Another investigation by the Central Bureau of Investigation CBI) found that the castrations were an attempt to silence the growing resentment among devotees towards Singh’s growing wealth and popularity. Singh had by then allegedly built huge bungalows for his family and close aides.
A 2018 book on Singh revealed that at a meeting in 2002, he told the castrated priests that they had become “eunuchs,” who will not be accepted in the real world if they left, and that they should complete any task given to them to prove their allegiance.
Chauhan stayed in the dera until 2008. He used the time to work on his career in Sufi music – a devotional form of music inspired by the works of Sufi poets – which helped him realise that he wanted more from life.
“I was in the dera for 14 years. It was time. Guruji was also a singer but he was terrible at it. I wrote a letter to him and said I wanted to go home. My devotion had petered out, and I realised this was the time to leave. On October 15, 2009, I came back home.” He promised the dera chief he would visit every now and then, but he never did.
Back home, Chauhan told his ailing parents about the castration. “They didn’t eat for two days after,” he said. “But I also told them that I’m not dead yet, and I can still take care of them. Guruji may have handicapped me in some ways, but I can still work.”
In 2012, he mustered the courage to take Singh to court, and named 166 other dera followers for complicity. A court-ordered medical test proved that his scrotal sacs were “empty, no testes present”, and found “linear scars horizontally placed, measuring approximately one inch on both sides of the scrotal sac.” In its 2014 verdict, the Punjab and Haryana High Court confirmed that the “mutilation of the testicles [was done] on a practice of deception and promise… that such an act would pave the way for realisation of God.”
Seven other followers of the dera also recorded statements, confirming they, too, were castrated, while a few others testified in 2015 that they agreed to the castrations willingly.
A police complaint was registered against Singh and the doctors. In 2019, Singh responded to the allegations, saying he was ready to be beheaded if those charges proved to be true. Navkiran Singh, Chauhan’s attorney, has previously told the media that the case was moving slowly.

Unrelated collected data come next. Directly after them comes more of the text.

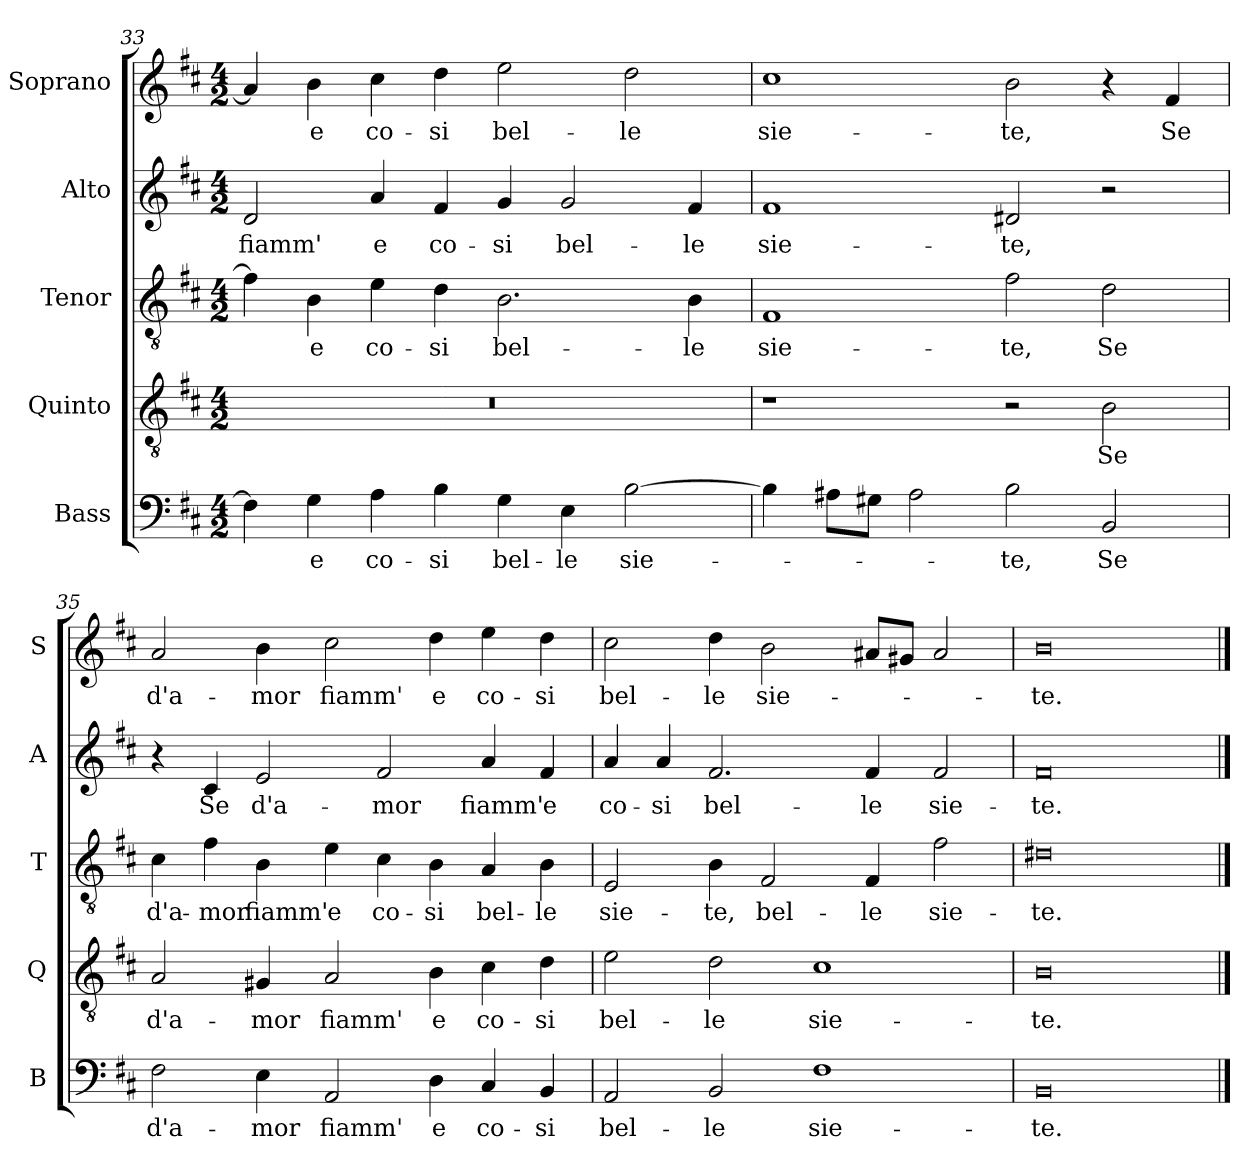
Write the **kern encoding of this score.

**kern	**text	**kern	**text	**kern	**text	**kern	**text	**kern	**text
*part5	*part5	*part4	*part4	*part3	*part3	*part2	*part2	*part1	*part1
*staff5	*staff5	*staff4	*staff4	*staff3	*staff3	*staff2	*staff2	*staff1	*staff1
*I"Bass	*	*I"Quinto	*	*I"Tenor	*	*I"Alto	*	*I"Soprano	*
*I'B	*	*I'Q	*	*I'T	*	*I'A	*	*I'S	*
*clefF4	*	*clefGv2	*	*clefGv2	*	*clefG2	*	*clefG2	*
*k[f#c#]	*	*k[f#c#]	*	*k[f#c#]	*	*k[f#c#]	*	*k[f#c#]	*
*D:	*	*D:	*	*D:	*	*D:	*	*D:	*
*M4/2	*	*M4/2	*	*M4/2	*	*M4/2	*	*M4/2	*
=33	=33	=33	=33	=33	=33	=33	=33	=33	=33
!	!	!	!	!	!	!	!LO:LY:b	!	!
4F#\]	.	0r	.	4f#\]	.	2d/	fiamm'	4a/]	.
!	!LO:LY:b	!	!	!	!LO:LY:b	!	!	!	!LO:LY:b
4G\	e	.	.	4B\	e	.	.	4b\	e
!	!LO:LY:b	!	!	!	!LO:LY:b	!	!LO:LY:b	!	!LO:LY:b
4A\	co-	.	.	4e\	co-	4a/	e	4cc#\	co-
!	!LO:LY:b	!	!	!	!LO:LY:b	!	!LO:LY:b	!	!LO:LY:b
4B\	-si	.	.	4d\	-si	4f#/	co-	4dd\	-si
!	!LO:LY:b	!	!	!	!LO:LY:b	!	!LO:LY:b	!	!LO:LY:b
4G\	bel-	.	.	2.B\	bel-	4g/	-si	2ee\	bel-
!	!LO:LY:b	!	!	!	!	!	!LO:LY:b	!	!
4E\	-le	.	.	.	.	2g/	bel-	.	.
!	!LO:LY:b	!	!	!	!	!	!	!	!LO:LY:b
[2B\	sie-	.	.	.	.	.	.	2dd\	-le
!	!	!	!	!	!LO:LY:b	!	!LO:LY:b	!	!
.	.	.	.	4B\	-le	4f#/	-le	.	.
=34	=34	=34	=34	=34	=34	=34	=34	=34	=34
!	!	!	!	!	!LO:LY:b	!	!LO:LY:b	!	!LO:LY:b
4B\]	.	1r	.	1F#	sie-	1f#	sie-	1cc#	sie-
8A#X\L	.	.	.	.	.	.	.	.	.
8G#X\J	.	.	.	.	.	.	.	.	.
2A#\	.	.	.	.	.	.	.	.	.
!	!LO:LY:b	!	!	!	!LO:LY:b	!	!LO:LY:b	!	!LO:LY:b
2B\	-te,	2r	.	2f#\	-te,	2d#X/	-te,	2b\	-te,
!	!LO:LY:b	!	!LO:LY:b	!	!LO:LY:b	!	!	!	!
2BB/	Se	2B\	Se	2d\	Se	2r	.	4r	.
!	!	!	!	!	!	!	!	!	!LO:LY:b
.	.	.	.	.	.	.	.	4f#/	Se
!!LO:LB:g=z
=35	=35	=35	=35	=35	=35	=35	=35	=35	=35
!	!LO:LY:b	!	!LO:LY:b	!	!LO:LY:b	!	!	!	!LO:LY:b
2F#\	d'a-	2A/	d'a-	4c#\	d'a-	4r	.	2a/	d'a-
!	!	!	!	!	!LO:LY:b	!	!LO:LY:b	!	!
.	.	.	.	4f#\	-mor	4c#/	Se	.	.
!	!LO:LY:b	!	!LO:LY:b	!	!LO:LY:b	!	!LO:LY:b	!	!LO:LY:b
4E\	-mor	4G#X/	-mor	4B\	fiamm'	2e/	d'a-	4b\	-mor
!	!LO:LY:b	!	!LO:LY:b	!	!LO:LY:b	!	!	!	!LO:LY:b
2AA/	fiamm'	2A/	fiamm'	4e\	e	.	.	2cc#\	fiamm'
!	!	!	!	!	!LO:LY:b	!	!LO:LY:b	!	!
.	.	.	.	4c#\	co-	2f#/	-mor	.	.
!	!LO:LY:b	!	!LO:LY:b	!	!LO:LY:b	!	!	!	!LO:LY:b
4D\	e	4B\	e	4B\	-si	.	.	4dd\	e
!	!LO:LY:b	!	!LO:LY:b	!	!LO:LY:b	!	!LO:LY:b	!	!LO:LY:b
4C#/	co-	4c#\	co-	4A/	bel-	4a/	fiamm'	4ee\	co-
!	!LO:LY:b	!	!LO:LY:b	!	!LO:LY:b	!	!LO:LY:b	!	!LO:LY:b
4BB/	-si	4d\	-si	4B\	-le	4f#/	e	4dd\	-si
=36	=36	=36	=36	=36	=36	=36	=36	=36	=36
!	!LO:LY:b	!	!LO:LY:b	!	!LO:LY:b	!	!LO:LY:b	!	!LO:LY:b
2AA/	bel-	2e\	bel-	2E/	sie-	4a/	co-	2cc#\	bel-
!	!	!	!	!	!	!	!LO:LY:b	!	!
.	.	.	.	.	.	4a/	-si	.	.
!	!LO:LY:b	!	!LO:LY:b	!	!LO:LY:b	!	!LO:LY:b	!	!LO:LY:b
2BB/	-le	2d\	-le	4B\	-te,	2.f#/	bel-	4dd\	-le
!	!	!	!	!	!LO:LY:b	!	!	!	!LO:LY:b
.	.	.	.	2F#/	bel-	.	.	2b\	sie-
!	!LO:LY:b	!	!LO:LY:b	!	!	!	!	!	!
1F#	sie-	1c#	sie-	.	.	.	.	.	.
!	!	!	!	!	!LO:LY:b	!	!LO:LY:b	!	!
.	.	.	.	4F#/	-le	4f#/	-le	8a#X/L	.
.	.	.	.	.	.	.	.	8g#X/J	.
!	!	!	!	!	!LO:LY:b	!	!LO:LY:b	!	!
.	.	.	.	2f#\	sie-	2f#/	sie-	2a#/	.
=37	=37	=37	=37	=37	=37	=37	=37	=37	=37
!	!LO:LY:b	!	!LO:LY:b	!	!LO:LY:b	!	!LO:LY:b	!	!LO:LY:b
0BB	-te.	0B	-te.	0d#X	-te.	0f#	-te.	0b	-te.
==	==	==	==	==	==	==	==	==	==
*-	*-	*-	*-	*-	*-	*-	*-	*-	*-
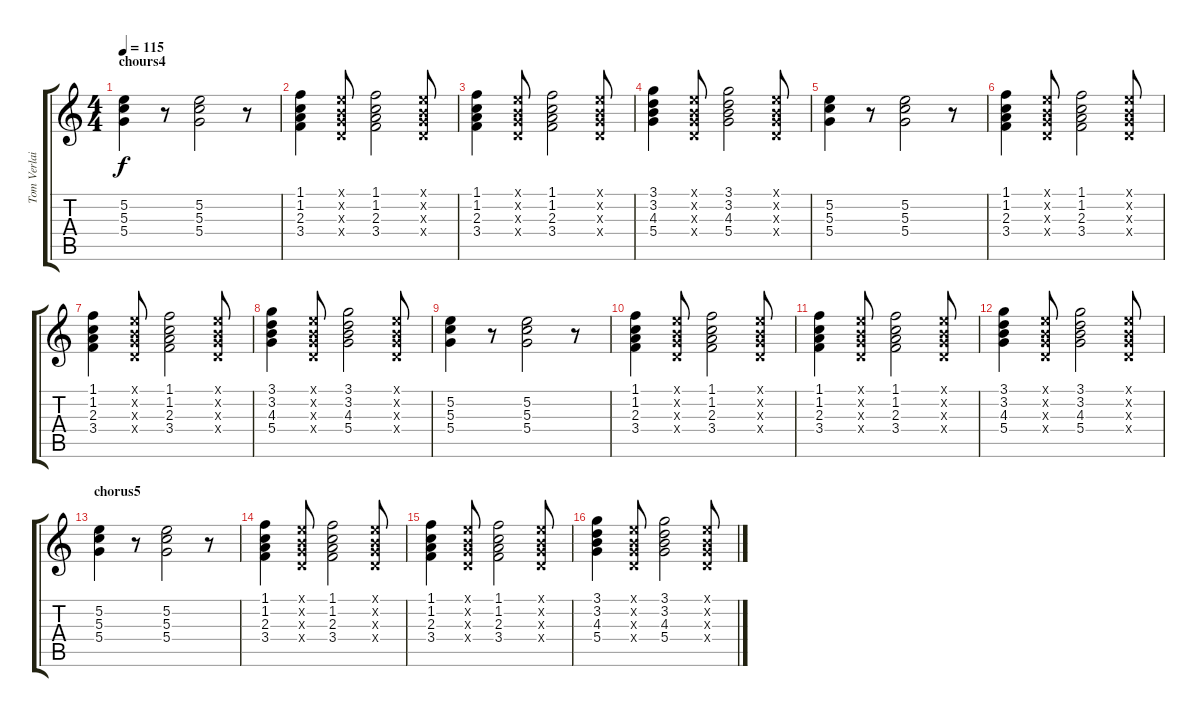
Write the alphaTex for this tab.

\track ("Tom Verlaine" "Tom Verlai") {instrument acousticguitarsteel}
\staff {score tabs}
\tuning (E4 B3 G3 D3 A2 E2) {hide}
\ts (4 4)
\section ("" "chours4")
\tempo 115
\clef g2
\ks c
(5.2 5.3 5.4).4{dy f} r.8 (5.2 5.3 5.4).2 r.8 |
(1.1 1.2 2.3 3.4).4 (0.1{x} 0.2{x} 0.3{x} 0.4{x}).8 (1.1 1.2 2.3 3.4).2 (0.1{x} 0.2{x} 0.3{x} 0.4{x}).8 |
(1.1 1.2 2.3 3.4).4 (0.1{x} 0.2{x} 0.3{x} 0.4{x}).8 (1.1 1.2 2.3 3.4).2 (0.1{x} 0.2{x} 0.3{x} 0.4{x}).8 |
(3.1 3.2 4.3 5.4).4 (0.1{x} 0.2{x} 0.3{x} 0.4{x}).8 (3.1 3.2 4.3 5.4).2 (0.1{x} 0.2{x} 0.3{x} 0.4{x}).8 |
(5.2 5.3 5.4).4 r.8 (5.2 5.3 5.4).2 r.8 |
(1.1 1.2 2.3 3.4).4 (0.1{x} 0.2{x} 0.3{x} 0.4{x}).8 (1.1 1.2 2.3 3.4).2 (0.1{x} 0.2{x} 0.3{x} 0.4{x}).8 |
(1.1 1.2 2.3 3.4).4 (0.1{x} 0.2{x} 0.3{x} 0.4{x}).8 (1.1 1.2 2.3 3.4).2 (0.1{x} 0.2{x} 0.3{x} 0.4{x}).8 |
(3.1 3.2 4.3 5.4).4 (0.1{x} 0.2{x} 0.3{x} 0.4{x}).8 (3.1 3.2 4.3 5.4).2 (0.1{x} 0.2{x} 0.3{x} 0.4{x}).8 |
(5.2 5.3 5.4).4 r.8 (5.2 5.3 5.4).2 r.8 |
(1.1 1.2 2.3 3.4).4 (0.1{x} 0.2{x} 0.3{x} 0.4{x}).8 (1.1 1.2 2.3 3.4).2 (0.1{x} 0.2{x} 0.3{x} 0.4{x}).8 |
(1.1 1.2 2.3 3.4).4 (0.1{x} 0.2{x} 0.3{x} 0.4{x}).8 (1.1 1.2 2.3 3.4).2 (0.1{x} 0.2{x} 0.3{x} 0.4{x}).8 |
(3.1 3.2 4.3 5.4).4 (0.1{x} 0.2{x} 0.3{x} 0.4{x}).8 (3.1 3.2 4.3 5.4).2 (0.1{x} 0.2{x} 0.3{x} 0.4{x}).8 |
\section ("" "chorus5")
(5.2 5.3 5.4).4 r.8 (5.2 5.3 5.4).2 r.8 |
(1.1 1.2 2.3 3.4).4 (0.1{x} 0.2{x} 0.3{x} 0.4{x}).8 (1.1 1.2 2.3 3.4).2 (0.1{x} 0.2{x} 0.3{x} 0.4{x}).8 |
(1.1 1.2 2.3 3.4).4 (0.1{x} 0.2{x} 0.3{x} 0.4{x}).8 (1.1 1.2 2.3 3.4).2 (0.1{x} 0.2{x} 0.3{x} 0.4{x}).8 |
(3.1 3.2 4.3 5.4).4 (0.1{x} 0.2{x} 0.3{x} 0.4{x}).8 (3.1 3.2 4.3 5.4).2 (0.1{x} 0.2{x} 0.3{x} 0.4{x}).8
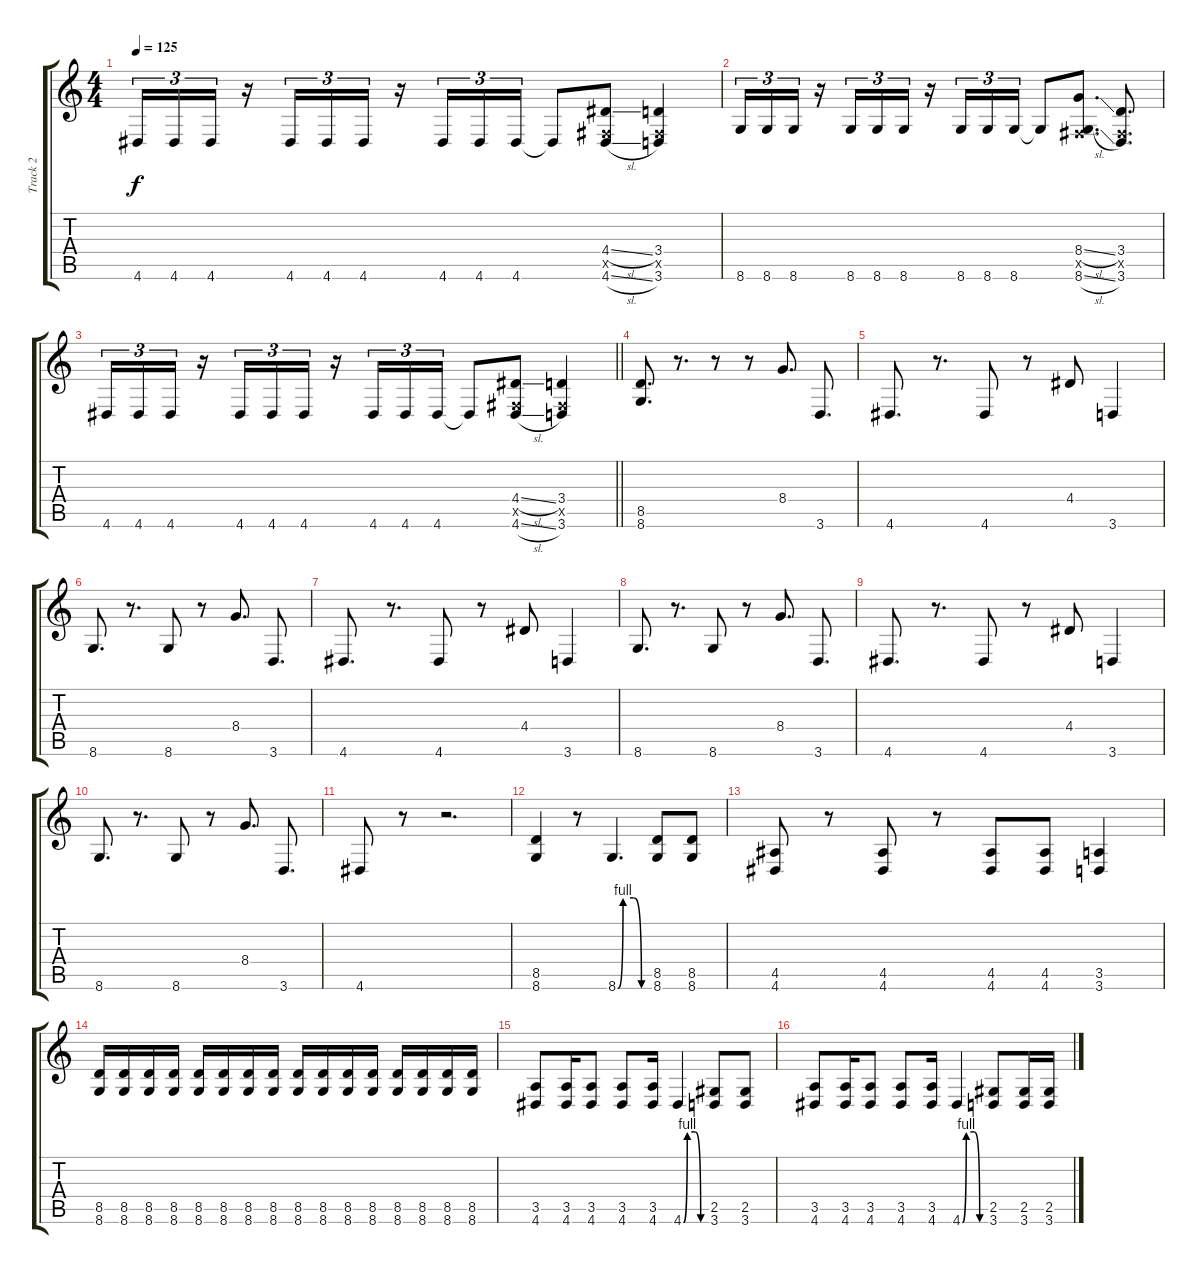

Even as the case drags on, the repercussions from the procedure continue to wreak havoc on Chauhan’s life. He previously revealed experiencing severe hormonal changes that resulted in loss of facial hair and gynaecomastia (swelling of male chest tissues), along with the inability to have a fulfilling sex life. He said that he also had difficulty finding a job in the first few years since he left the dera.
“I feel like I lost my youth, and my zeal to do so much in life,” he said. “This monster enslaved me in such a way that I didn’t even know I was enslaved.”
When Chauhan first came out with his story, he said “gangs” turned up at his house to abduct him. He was assigned a security detail by the local police during that time, given the onerous reputation of Singh’s cult.
“They wouldn’t kill me directly,” he said. “They’d make it look like an accident.”
At first, Chauhan and his family would tell every member of their village, Tohana, to just ostracise them for everyone’s safety. But as charges mounted against Singh, his influence started to wane, and so did the threat of danger from his cult.
Although it appears Singh will be in jail for the rest of his life, Chauhan believes that a life term isn’t enough to pay for everything Singh had done.
“He’s a monster, an international terrorist,” Chauhan said. “He’s committed crimes against humanity. If I talk about punishment, even hanging won’t suffice. He should be made an example of so that self-proclaimed godmen would think a thousand times before committing such crimes.”